Malgré 86 points d’écart entre les deux clubs, les Huskies ont été surpris deux fois plutôt qu’une par les Cataractes avant de sceller l’issue de la série en six rencontres. Puis, en deuxième ronde, ils ont réussi un coup de balai aux dépens des Tigres de Victoriaville. «Où ça nous a servis le plus, c’est au niveau de notre plan de match mental. Les X et les O, c’est une chose, mais mentalement, ça nous a permis de nous repositionner et comment il est important de rester en contrôle de nos émotions. Au début, on a peut-être été dérangés par certains facteurs extérieurs qu’on ne contrôlait pas. À partir du cinquième match, on a pris notre erre d’aller», a analysé celui qui porte aussi le chapeau de directeur général.

Attaques à cinq dévastatrices

Pouliot et ses hommes sont conscients que la tâche s’annonce plus ardue face à ceux de Serge Beausoleil, et ce, malgré leurs succès saisonniers à leurs dépens.

«Leur attaque à cinq est redoutable.

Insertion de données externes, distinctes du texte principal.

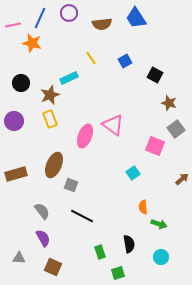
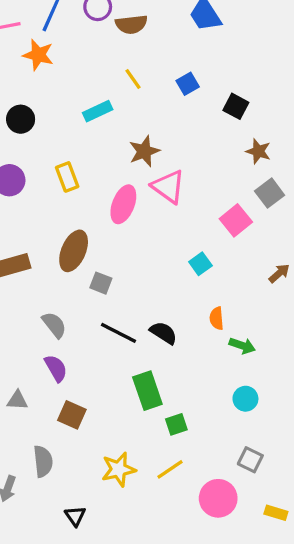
brown semicircle: (102, 24) -> (131, 24), moved
brown star: (50, 95) -> (144, 151), moved
pink square: (155, 146) -> (236, 220), turned 30
black semicircle: (129, 244) -> (164, 333), moved, turned -48
green rectangle: (100, 252) -> (147, 391), size x1.6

On sait que ce sera la meilleure opposition qu’on va affronter dans les séries. On ne changera pas notre recette. On va se concentrer sur les Huskies et exploiter nos forces», a-t-il exprimé.

Si Pouliot a vanté le jeu de puissance de ses adversaires (26,3 %), celui des Huskies roule à plein régime en ce printemps avec une ronflante efficacité à 41,3 %.

«Le meilleur avantage numérique est celui que tu n’as pas à écouler. Il faut jouer nos forces et se tenir le plus loin possible des bancs de pénalité», a prévenu le mentor de l’Océanic.

Devant le filet, tant chez les Huskies que chez l’Océanic, Samuel Harvey (10 PJ–,934) et Colten Ellis (9 PJ–,930) auront aussi leur mot à dire.